• [What the task requires]
Set down each entry as it stands. Skip the pictures.
*** Opening Supplied data ***
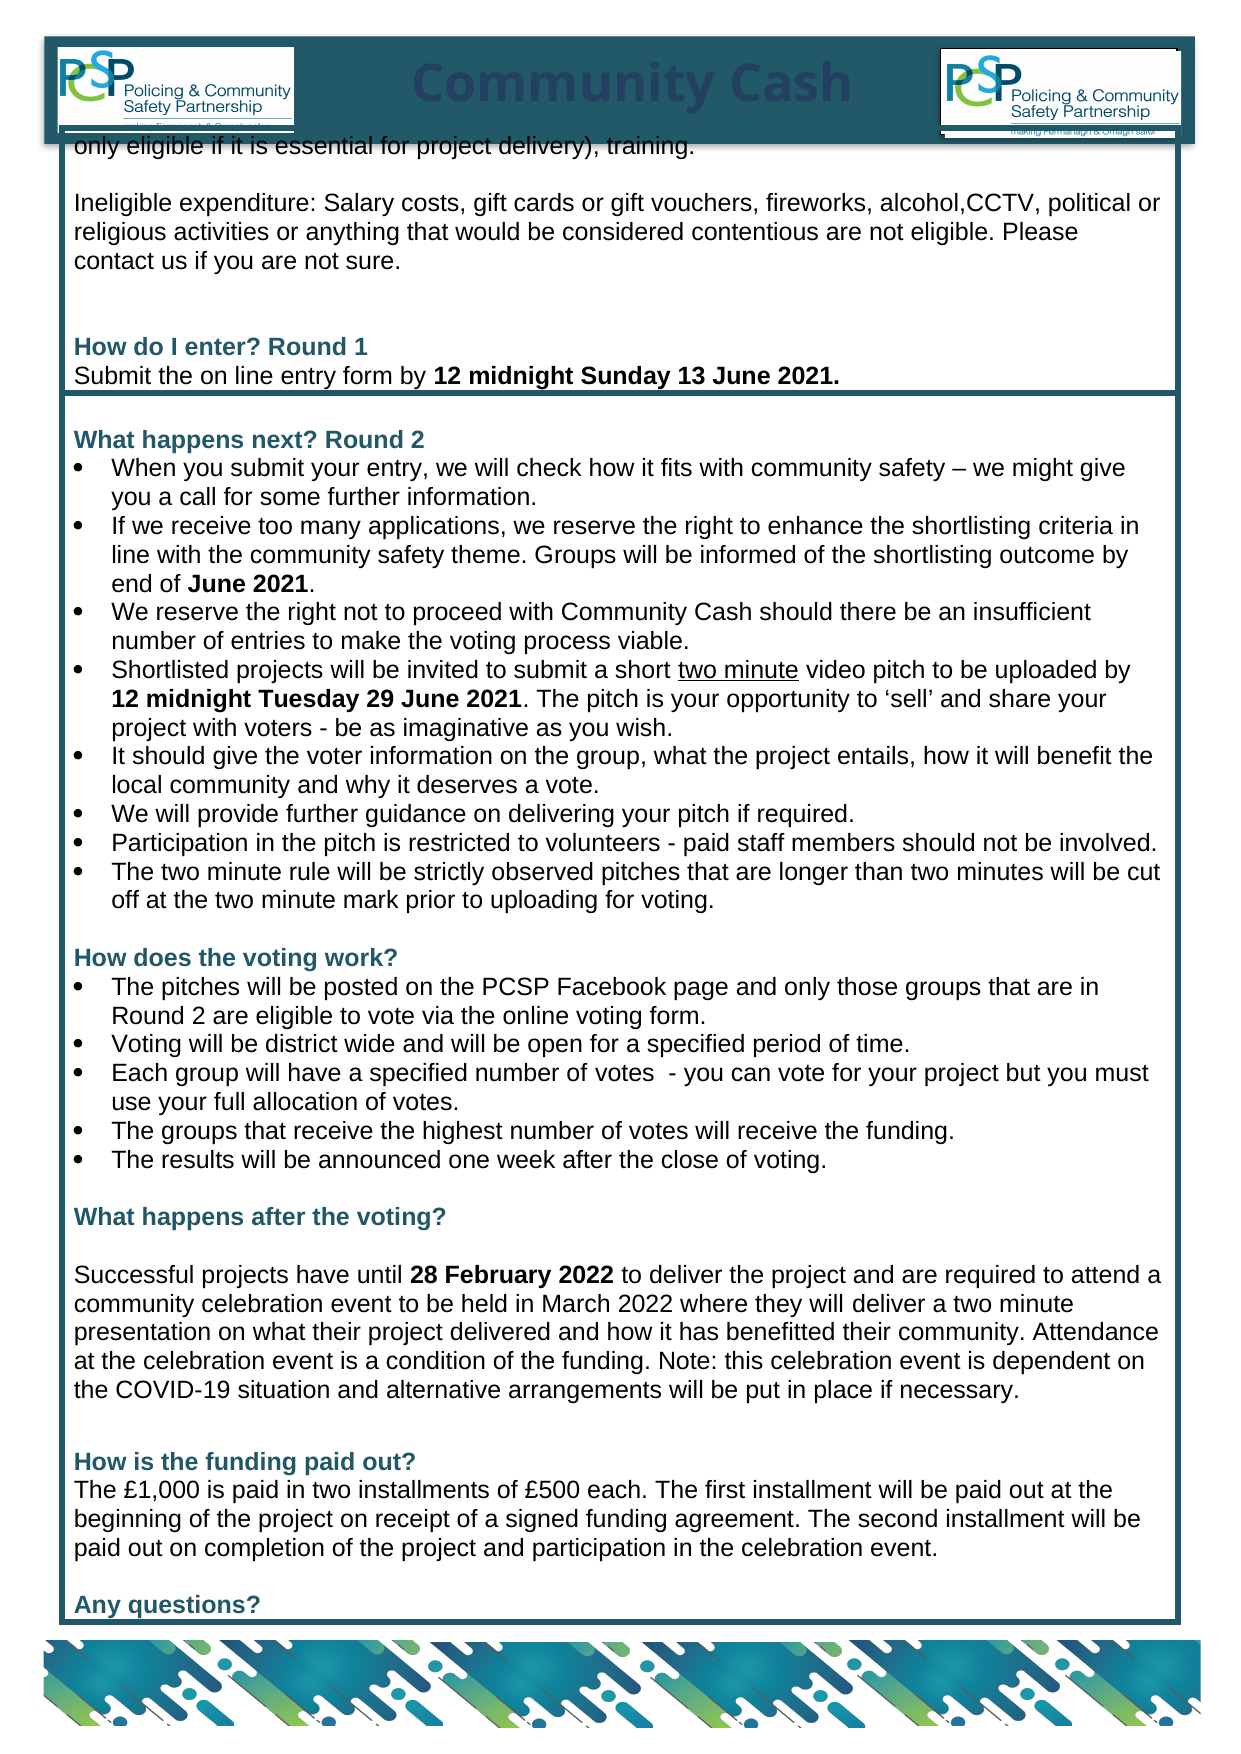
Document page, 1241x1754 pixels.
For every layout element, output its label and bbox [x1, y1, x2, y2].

picture [57, 47, 294, 133]
table_header [65, 131, 1175, 390]
picture [43, 1640, 1201, 1728]
picture [944, 51, 1182, 138]
table_cell [65, 396, 1175, 1619]
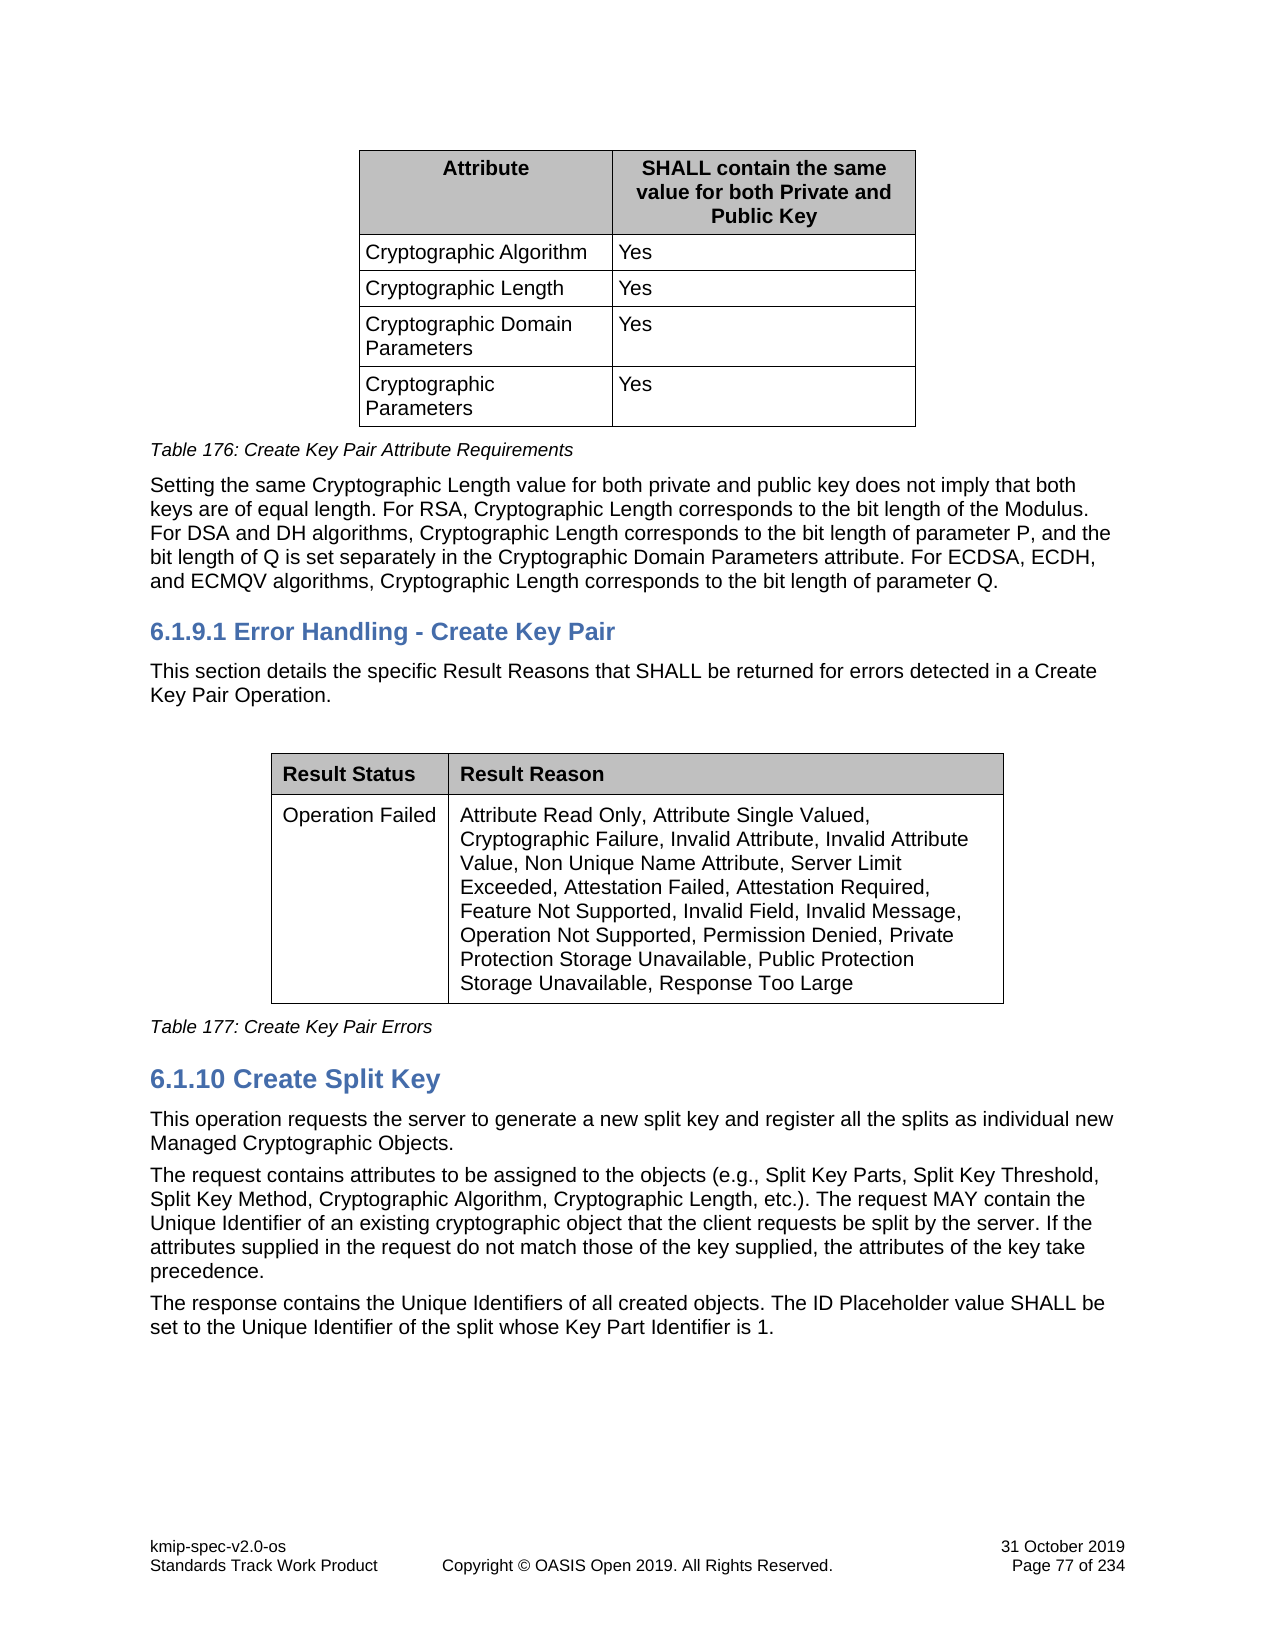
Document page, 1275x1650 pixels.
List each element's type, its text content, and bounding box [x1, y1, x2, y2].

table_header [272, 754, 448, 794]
*** Closing Supplied data ***
• [Answer to this exercise]
Document page, 1241x1754 pixels.
For every layout element, output its label and bbox [x1, y1, x2, y2].

picture [57, 47, 294, 133]
table_header [65, 131, 1175, 390]
picture [43, 1640, 1201, 1728]
picture [944, 51, 1182, 138]
table_cell [65, 396, 1175, 1619]
Document page, 1275x1650 pixels.
List each element's type, its text content, and bounding box [x1, y1, x2, y2].

table_header [272, 754, 448, 794]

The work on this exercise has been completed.